--- Короткое задание ---
Продолжите, пожалуйста, воспоминания о Москве конца войны, начав сразу после последнего предложения текста.

--- Текст ---
================================
Родители очень своеобразно реагировали на мою артистическую деятельность. Когда я учился в Школе-студии МХАТ, отец говорил мне: «Валя, ну какой ты артист? Вот посмотри на Мишу Козакова, у него и костюм, и бабочка, а ты что? Вот каким должен быть артист». Мама, увидев меня в спектакле «Женитьба Фигаро», сказала: «Валя, ну какой же ты худой!»
* * *И вот война закончилась, и мы все с той же замечательной тетей Феней 9 мая поехали в метро на Красную площадь. Это было прекрасно. Очень много народу, и все радовались, играли на гармошках, обнимались и целовались, а высоко-высоко над площадью, на аэростате, висел портрет Сталина, освещенный прожекторами. Среди толпы торчали какие-то палки, на которых висели галоши, чтобы потерявшие могли их подобрать. При этом на площади не было никакой давки и всего того, что творилось через восемь лет на похоронах Сталина. Мы ходили его хоронить вдвоем с Володей Кругловым (это очень интересный был тип, и у меня с ним связано много воспоминаний детства, но об этом позже). Мы так и не дошли до Дома союзов, не увидели Иосифа Виссарионовича, так как от этой страшной давки нам удалось спастись в каком-то подъезде, где пришлось переночевать. В те дни многие были затоптаны и задавлены насмерть. Среди них был мальчик из нашей школы — Шляффер.
В студенческом общежитии в мае сорок пятого года вместо студентов разместили наших солдат и офицеров, приехавших из Германии для участия в Параде Победы. Из всех окон торчали фигуры героев-солдат с обветренными лицами в выжженных гимнастерках, завешанных, как броней, огромным количеством орденов и медалей. Это были победители. Они бросали нам оттуда конфеты в ярких немецких фантиках и очень много бритвенных лезвий.
================================
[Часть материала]

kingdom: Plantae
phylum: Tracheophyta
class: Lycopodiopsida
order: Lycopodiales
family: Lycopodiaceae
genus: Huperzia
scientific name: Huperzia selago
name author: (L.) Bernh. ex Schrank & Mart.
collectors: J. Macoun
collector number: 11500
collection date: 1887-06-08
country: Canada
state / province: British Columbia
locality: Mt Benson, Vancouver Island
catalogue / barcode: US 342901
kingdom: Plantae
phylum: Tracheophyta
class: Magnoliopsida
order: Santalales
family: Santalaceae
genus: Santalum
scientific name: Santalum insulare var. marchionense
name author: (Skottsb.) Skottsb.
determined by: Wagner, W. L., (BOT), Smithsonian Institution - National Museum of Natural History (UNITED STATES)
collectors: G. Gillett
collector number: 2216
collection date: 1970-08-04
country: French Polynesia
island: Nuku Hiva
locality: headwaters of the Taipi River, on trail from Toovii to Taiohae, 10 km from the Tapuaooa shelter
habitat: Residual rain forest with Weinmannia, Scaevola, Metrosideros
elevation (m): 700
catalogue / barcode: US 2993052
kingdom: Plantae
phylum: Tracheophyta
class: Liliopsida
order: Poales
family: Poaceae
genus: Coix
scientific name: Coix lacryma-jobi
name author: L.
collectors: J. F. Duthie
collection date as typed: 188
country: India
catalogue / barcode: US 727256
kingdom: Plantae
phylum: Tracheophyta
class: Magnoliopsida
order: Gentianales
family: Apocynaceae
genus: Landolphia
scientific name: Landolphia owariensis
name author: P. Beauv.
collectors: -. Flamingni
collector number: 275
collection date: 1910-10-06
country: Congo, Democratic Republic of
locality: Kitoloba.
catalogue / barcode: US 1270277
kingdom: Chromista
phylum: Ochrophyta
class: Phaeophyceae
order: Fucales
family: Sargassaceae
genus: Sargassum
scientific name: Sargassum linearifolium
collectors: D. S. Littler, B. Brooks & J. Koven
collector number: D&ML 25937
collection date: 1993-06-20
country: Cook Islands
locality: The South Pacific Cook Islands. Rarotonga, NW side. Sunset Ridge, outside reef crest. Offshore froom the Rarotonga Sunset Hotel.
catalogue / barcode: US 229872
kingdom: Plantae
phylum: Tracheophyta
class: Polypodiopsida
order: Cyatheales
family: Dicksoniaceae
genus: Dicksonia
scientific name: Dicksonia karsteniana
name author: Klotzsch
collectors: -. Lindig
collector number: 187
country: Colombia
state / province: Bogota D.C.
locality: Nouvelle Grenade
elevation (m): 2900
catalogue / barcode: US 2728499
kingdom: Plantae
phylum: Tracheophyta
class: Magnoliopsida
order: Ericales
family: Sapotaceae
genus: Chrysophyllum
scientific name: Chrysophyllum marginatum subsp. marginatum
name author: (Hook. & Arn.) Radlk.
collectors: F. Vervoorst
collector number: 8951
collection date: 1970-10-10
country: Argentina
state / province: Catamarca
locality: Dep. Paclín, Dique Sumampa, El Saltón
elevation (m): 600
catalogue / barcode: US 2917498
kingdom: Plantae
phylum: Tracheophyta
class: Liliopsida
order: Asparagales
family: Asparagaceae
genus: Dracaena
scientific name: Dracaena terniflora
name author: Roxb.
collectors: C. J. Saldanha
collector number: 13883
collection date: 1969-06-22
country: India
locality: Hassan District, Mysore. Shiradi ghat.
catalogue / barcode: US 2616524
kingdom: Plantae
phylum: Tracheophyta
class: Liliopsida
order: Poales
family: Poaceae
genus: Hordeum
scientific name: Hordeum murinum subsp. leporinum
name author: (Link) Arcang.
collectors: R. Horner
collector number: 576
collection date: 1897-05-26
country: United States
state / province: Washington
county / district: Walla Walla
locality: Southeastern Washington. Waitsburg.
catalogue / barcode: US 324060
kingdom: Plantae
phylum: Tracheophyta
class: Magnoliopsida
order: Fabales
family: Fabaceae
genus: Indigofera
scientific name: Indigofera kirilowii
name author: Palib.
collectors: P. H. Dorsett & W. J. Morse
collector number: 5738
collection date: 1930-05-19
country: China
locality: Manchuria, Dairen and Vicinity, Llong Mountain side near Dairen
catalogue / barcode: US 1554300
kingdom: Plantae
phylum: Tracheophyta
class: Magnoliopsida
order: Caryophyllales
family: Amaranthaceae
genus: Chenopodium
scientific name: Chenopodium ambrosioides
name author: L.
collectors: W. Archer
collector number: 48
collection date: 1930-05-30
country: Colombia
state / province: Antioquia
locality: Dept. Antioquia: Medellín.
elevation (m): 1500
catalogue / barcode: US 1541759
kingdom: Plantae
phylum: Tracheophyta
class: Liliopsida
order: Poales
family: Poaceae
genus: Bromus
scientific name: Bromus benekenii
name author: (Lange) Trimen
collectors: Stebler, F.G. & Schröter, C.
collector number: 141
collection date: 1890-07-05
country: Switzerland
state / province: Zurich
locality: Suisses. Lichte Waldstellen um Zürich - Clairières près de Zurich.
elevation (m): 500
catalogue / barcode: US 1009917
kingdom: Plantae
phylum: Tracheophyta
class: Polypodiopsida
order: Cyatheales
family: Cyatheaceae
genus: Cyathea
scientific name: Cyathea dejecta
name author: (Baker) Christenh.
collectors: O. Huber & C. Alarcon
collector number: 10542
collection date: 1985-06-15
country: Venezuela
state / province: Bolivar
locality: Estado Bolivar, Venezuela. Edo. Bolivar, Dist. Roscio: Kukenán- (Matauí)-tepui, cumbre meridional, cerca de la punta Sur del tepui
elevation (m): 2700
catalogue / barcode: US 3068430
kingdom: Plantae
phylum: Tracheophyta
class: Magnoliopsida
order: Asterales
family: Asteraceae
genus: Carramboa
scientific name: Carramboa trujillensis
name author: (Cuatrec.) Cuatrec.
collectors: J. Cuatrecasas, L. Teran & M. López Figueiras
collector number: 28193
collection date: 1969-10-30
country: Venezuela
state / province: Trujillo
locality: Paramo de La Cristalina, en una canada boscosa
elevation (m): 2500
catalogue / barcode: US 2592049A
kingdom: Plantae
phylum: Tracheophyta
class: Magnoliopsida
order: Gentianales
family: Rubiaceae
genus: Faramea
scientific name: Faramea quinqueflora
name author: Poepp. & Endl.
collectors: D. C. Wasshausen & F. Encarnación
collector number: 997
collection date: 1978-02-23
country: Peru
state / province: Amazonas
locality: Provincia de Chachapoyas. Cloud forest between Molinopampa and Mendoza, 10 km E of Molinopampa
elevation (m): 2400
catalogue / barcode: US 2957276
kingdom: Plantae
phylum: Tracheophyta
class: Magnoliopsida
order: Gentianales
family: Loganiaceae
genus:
================================
--- Результат упражнения ---
Один выздоравливающий полусумасшедший из соседней больницы ловил их руками и порезал все пальцы, и ладони у него были в крови. Развеселившиеся солдаты поливали нас в это время водой. Мы хохотали — кончилась война. Так начиналась мирная жизнь.
* * *Многие послевоенные воспоминания связаны с нашим двором, домом и окрестностями, наиболее значительными из которых были студенческое общежитие на Стромынке и мой любимый парк Сокольники, куда мы ходили кататься на коньках и не боялись никаких бандитов, которых, говорили, там было много. У нас и двор на Матросской Тишине был бандитский. Помню их клички: Свист, Аршин, Пигарь… Кстати, с кем ни поговоришь про те годы, у всех были бандитские дворы и все хвалились этим.
У меня не было клички, но я все время пытался с нашими как-то дружить, так как они «держали мазу» за меня, то есть могли защитить, и защищали. Я был как бы под опекой, но часто мне хотелось доказать, что я не из трусливых, и выскакивал на стычки, «стыкался» с некоторыми ребятами и домой приходил всегда в синяках, а несколько раз и без зубов.
Когда мне последний раз выбили зуб, я подумал: «Боже, а как же я буду артистом?» Я тогда играл в самодеятельности, и эта мысль уже сидела у меня в голове. Поступать в студию МХАТ я пришел с золотой фиксой, с которой красовался два курса, а потом меня попросили вставить белый зуб, но это было уже позднее.
* * *В самодеятельность я пошел после того, как однажды ночью мне пришла в голову мысль стать артистом. Мне казалось, что проще ничего нет. Это было открытие, и я чуть не закричал: «Эврика!» Боже мой, я наконец открыл, что мне надо делать, я нашел профессию, где ничего не надо знать, а просто выйти и сказать: «Кушать подано!» И будешь артистом, будешь при деле, да еще и деньги будут платить. Но никогда в жизни у меня не было мысли о том, что я буду знаменитым, мне будут хлопать, преподносить цветы, а я буду раскланиваться, играть главные роли, — нет-нет, только не это. Мне казалось, что это легко, а главное, не надо ни математики, ни физики, ни русского языка — ничего не надо. Вот когда эта мысль меня окрылила, я и подумал о самодеятельности, хотя в театр тогда почти не ходил.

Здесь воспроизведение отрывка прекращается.